WORK ORDER:
List every bulleted entry that appears directly under the title of the post on physical health.

STUDY TEXT:
Physical Health
- lucywishart7
- Apr 15
- 2 min read
For a long time now, mental health and physical health have been treated as separate entities. When you have a mental health issue, you are referred to a completely different set of doctors from when you have a physical ailment. I would like to highlight the issues with this particular paradigm. One of the main issues we all face as we navigate our mental health experience is that your physical health needs are often treated as less important than a person who has not had a mental health experience. This results in people dying younger if they have had a mental health experience. Is it just me, or is this wrong? How have we gotten into a position where people are not treated with the same parity if they have something going on with their mental health? I resolve to highlight this every time I go to the doctors. I call for more of us to highlight to the doctors and medical professionals that people having a mental health experience have a life expectancy 15-20 years lower than the general population. This is abysmal. I'd also like to draw your attention to the idea that because people who have trained in medicine for physical health conditions are uneducated in mental health, they make potentially dangerous assumptions and mistakes. My sister is a mental health nurse who works in A&E. She encountered a doctor who specializes in physical health who was about to indicate to the GP that a patient who had tried to commit suicide would not want to be resuscitated in a future event. My sister had just spent some time working with the patient who had consented to a procedure to save his life. She educated the doctor that this alone indicated the patient's will to live. Luckily, the doctor was open to education. It's this type of uneducated ideology that leads to people like us losing their lives or receiving inadequate physical health care.

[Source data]
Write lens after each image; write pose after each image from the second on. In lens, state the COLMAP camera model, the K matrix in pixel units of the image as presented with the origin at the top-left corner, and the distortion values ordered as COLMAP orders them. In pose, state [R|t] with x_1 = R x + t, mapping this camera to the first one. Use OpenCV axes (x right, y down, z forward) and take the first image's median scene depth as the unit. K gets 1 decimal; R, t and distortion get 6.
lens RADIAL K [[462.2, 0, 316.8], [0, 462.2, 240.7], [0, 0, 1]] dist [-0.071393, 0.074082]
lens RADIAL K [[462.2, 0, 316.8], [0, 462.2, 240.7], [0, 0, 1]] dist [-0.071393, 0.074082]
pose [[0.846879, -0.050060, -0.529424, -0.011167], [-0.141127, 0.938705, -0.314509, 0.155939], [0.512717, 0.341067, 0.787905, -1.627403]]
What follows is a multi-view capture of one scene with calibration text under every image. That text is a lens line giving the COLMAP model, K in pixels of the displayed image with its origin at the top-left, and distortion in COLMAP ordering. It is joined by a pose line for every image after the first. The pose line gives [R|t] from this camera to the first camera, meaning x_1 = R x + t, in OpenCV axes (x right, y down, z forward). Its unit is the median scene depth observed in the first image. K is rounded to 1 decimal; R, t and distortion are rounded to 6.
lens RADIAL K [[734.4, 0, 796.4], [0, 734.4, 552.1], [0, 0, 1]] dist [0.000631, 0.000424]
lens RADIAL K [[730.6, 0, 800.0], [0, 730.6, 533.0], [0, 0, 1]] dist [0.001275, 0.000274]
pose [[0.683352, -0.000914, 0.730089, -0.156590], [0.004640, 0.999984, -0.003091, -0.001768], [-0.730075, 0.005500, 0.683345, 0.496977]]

EXERCISE OUTPUT:
- lucywishart7
- Apr 15
- 2 min read